## Required work
Exact copy, no pictures: return only the lines below from the line with "Zoom in on the" up to and including the line with "click(119, 44)".

## Data provided
★ ★ ★ ★ ★

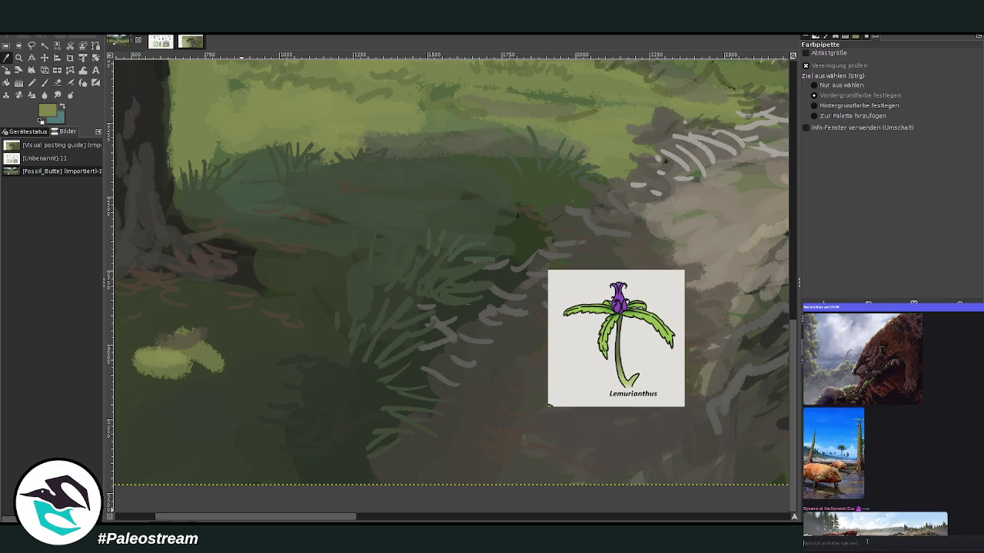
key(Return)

★ ★ ★ ★ ★

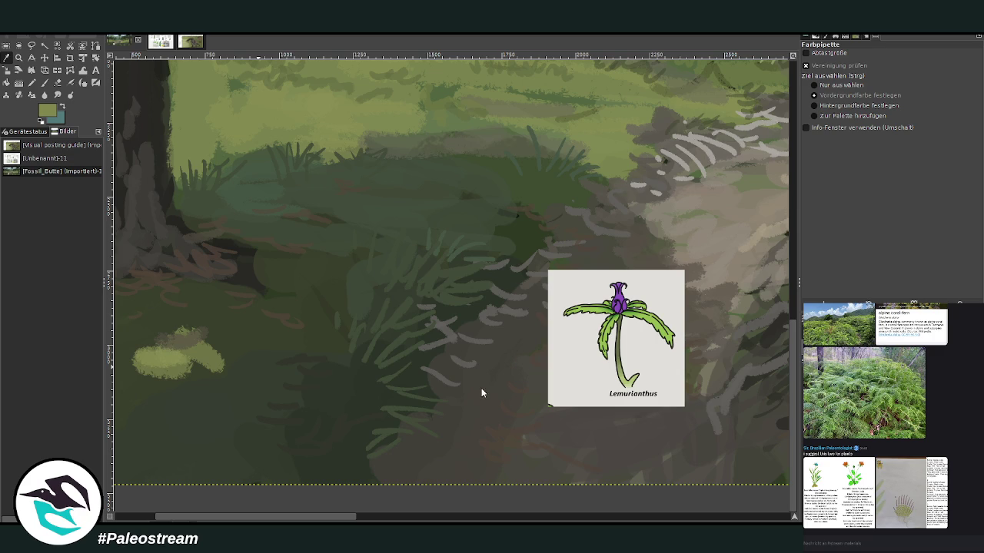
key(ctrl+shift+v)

★ ★ ★ ★ ★

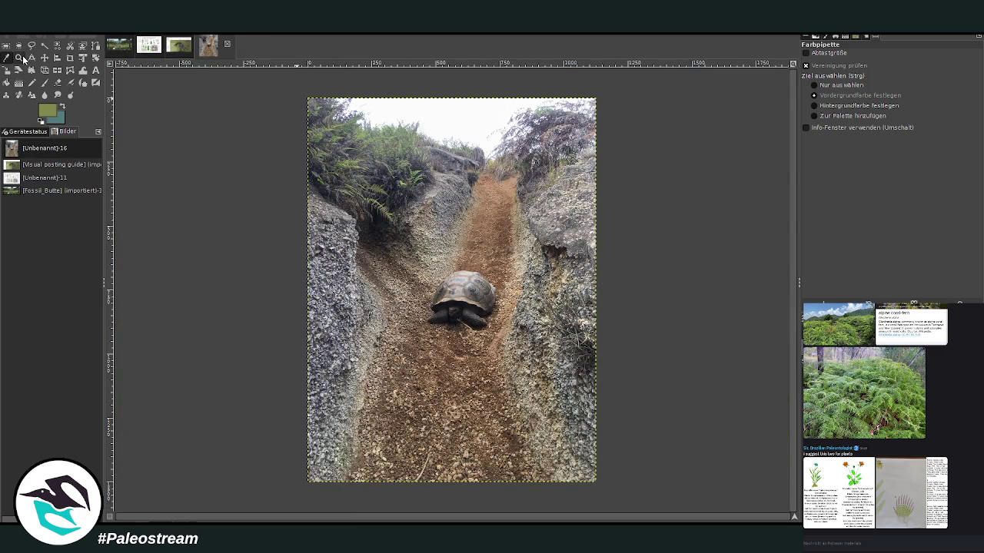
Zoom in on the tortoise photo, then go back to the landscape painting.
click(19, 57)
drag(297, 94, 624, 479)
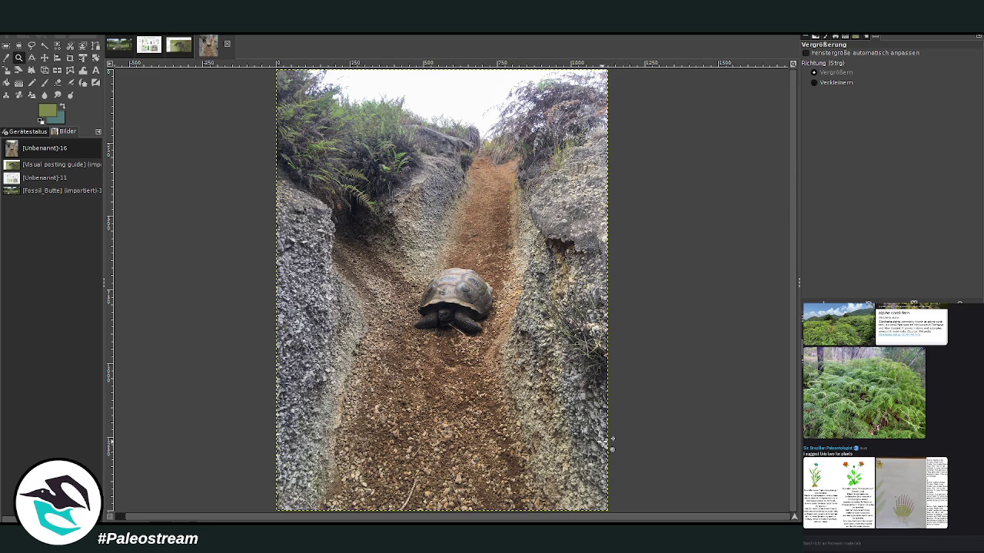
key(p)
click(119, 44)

★ ★ ★ ★ ★

## Completed exercise
Zoom in on the tortoise photo, then go back to the landscape painting.
click(19, 57)
drag(297, 94, 624, 479)
key(p)
click(119, 44)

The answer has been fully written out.